__YOUR ASSIGNMENT__:
Output the data below in full, character for character.

(Records from a dataset)
_ _ _ _

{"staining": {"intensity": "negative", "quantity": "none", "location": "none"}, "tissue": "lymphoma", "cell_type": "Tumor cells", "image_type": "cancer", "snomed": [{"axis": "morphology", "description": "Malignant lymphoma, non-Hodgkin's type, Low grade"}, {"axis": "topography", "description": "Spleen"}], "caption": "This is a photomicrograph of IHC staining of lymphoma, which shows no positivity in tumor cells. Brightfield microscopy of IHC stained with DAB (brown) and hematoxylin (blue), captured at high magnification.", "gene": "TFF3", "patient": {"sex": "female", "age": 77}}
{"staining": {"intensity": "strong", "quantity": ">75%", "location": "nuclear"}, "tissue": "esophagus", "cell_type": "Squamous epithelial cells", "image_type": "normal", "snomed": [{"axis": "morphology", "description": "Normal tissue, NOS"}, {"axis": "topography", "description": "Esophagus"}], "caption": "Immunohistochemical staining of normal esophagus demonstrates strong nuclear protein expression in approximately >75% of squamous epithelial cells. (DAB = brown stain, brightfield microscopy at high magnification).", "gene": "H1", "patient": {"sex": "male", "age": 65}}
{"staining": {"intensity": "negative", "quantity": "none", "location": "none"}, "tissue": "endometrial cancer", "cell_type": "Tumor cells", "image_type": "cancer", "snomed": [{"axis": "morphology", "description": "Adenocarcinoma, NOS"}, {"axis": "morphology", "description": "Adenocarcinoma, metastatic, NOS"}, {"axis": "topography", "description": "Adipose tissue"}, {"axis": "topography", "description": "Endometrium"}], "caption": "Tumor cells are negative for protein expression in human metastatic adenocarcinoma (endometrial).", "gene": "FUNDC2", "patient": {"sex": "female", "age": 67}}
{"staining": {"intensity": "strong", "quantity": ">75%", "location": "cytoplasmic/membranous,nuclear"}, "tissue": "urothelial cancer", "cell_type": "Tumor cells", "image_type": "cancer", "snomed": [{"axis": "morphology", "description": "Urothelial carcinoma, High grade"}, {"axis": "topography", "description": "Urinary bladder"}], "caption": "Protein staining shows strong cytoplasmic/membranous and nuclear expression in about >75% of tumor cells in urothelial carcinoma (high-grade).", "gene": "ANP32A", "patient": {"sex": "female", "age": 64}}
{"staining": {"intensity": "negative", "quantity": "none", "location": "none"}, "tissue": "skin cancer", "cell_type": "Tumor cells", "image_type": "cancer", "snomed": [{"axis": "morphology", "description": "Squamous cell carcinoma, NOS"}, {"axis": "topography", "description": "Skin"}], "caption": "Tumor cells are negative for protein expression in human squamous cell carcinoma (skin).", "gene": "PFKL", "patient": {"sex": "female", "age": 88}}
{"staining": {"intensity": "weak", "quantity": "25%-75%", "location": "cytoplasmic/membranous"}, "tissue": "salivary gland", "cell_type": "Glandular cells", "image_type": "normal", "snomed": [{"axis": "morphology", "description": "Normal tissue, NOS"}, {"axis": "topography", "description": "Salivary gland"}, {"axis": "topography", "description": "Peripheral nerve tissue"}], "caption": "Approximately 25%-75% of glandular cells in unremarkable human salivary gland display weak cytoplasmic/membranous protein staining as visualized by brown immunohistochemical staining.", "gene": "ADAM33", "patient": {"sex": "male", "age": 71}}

_ _ _ _

__SOLVED PROBLEM__:
{"staining": {"intensity": "negative", "quantity": "none", "location": "none"}, "tissue": "lymphoma", "cell_type": "Tumor cells", "image_type": "cancer", "snomed": [{"axis": "morphology", "description": "Malignant lymphoma, non-Hodgkin's type, Low grade"}, {"axis": "topography", "description": "Spleen"}], "caption": "This is a photomicrograph of IHC staining of lymphoma, which shows no positivity in tumor cells. Brightfield microscopy of IHC stained with DAB (brown) and hematoxylin (blue), captured at high magnification.", "gene": "TFF3", "patient": {"sex": "female", "age": 77}}
{"staining": {"intensity": "strong", "quantity": ">75%", "location": "nuclear"}, "tissue": "esophagus", "cell_type": "Squamous epithelial cells", "image_type": "normal", "snomed": [{"axis": "morphology", "description": "Normal tissue, NOS"}, {"axis": "topography", "description": "Esophagus"}], "caption": "Immunohistochemical staining of normal esophagus demonstrates strong nuclear protein expression in approximately >75% of squamous epithelial cells. (DAB = brown stain, brightfield microscopy at high magnification).", "gene": "H1", "patient": {"sex": "male", "age": 65}}
{"staining": {"intensity": "negative", "quantity": "none", "location": "none"}, "tissue": "endometrial cancer", "cell_type": "Tumor cells", "image_type": "cancer", "snomed": [{"axis": "morphology", "description": "Adenocarcinoma, NOS"}, {"axis": "morphology", "description": "Adenocarcinoma, metastatic, NOS"}, {"axis": "topography", "description": "Adipose tissue"}, {"axis": "topography", "description": "Endometrium"}], "caption": "Tumor cells are negative for protein expression in human metastatic adenocarcinoma (endometrial).", "gene": "FUNDC2", "patient": {"sex": "female", "age": 67}}
{"staining": {"intensity": "strong", "quantity": ">75%", "location": "cytoplasmic/membranous,nuclear"}, "tissue": "urothelial cancer", "cell_type": "Tumor cells", "image_type": "cancer", "snomed": [{"axis": "morphology", "description": "Urothelial carcinoma, High grade"}, {"axis": "topography", "description": "Urinary bladder"}], "caption": "Protein staining shows strong cytoplasmic/membranous and nuclear expression in about >75% of tumor cells in urothelial carcinoma (high-grade).", "gene": "ANP32A", "patient": {"sex": "female", "age": 64}}
{"staining": {"intensity": "negative", "quantity": "none", "location": "none"}, "tissue": "skin cancer", "cell_type": "Tumor cells", "image_type": "cancer", "snomed": [{"axis": "morphology", "description": "Squamous cell carcinoma, NOS"}, {"axis": "topography", "description": "Skin"}], "caption": "Tumor cells are negative for protein expression in human squamous cell carcinoma (skin).", "gene": "PFKL", "patient": {"sex": "female", "age": 88}}
{"staining": {"intensity": "weak", "quantity": "25%-75%", "location": "cytoplasmic/membranous"}, "tissue": "salivary gland", "cell_type": "Glandular cells", "image_type": "normal", "snomed": [{"axis": "morphology", "description": "Normal tissue, NOS"}, {"axis": "topography", "description": "Salivary gland"}, {"axis": "topography", "description": "Peripheral nerve tissue"}], "caption": "Approximately 25%-75% of glandular cells in unremarkable human salivary gland display weak cytoplasmic/membranous protein staining as visualized by brown immunohistochemical staining.", "gene": "ADAM33", "patient": {"sex": "male", "age": 71}}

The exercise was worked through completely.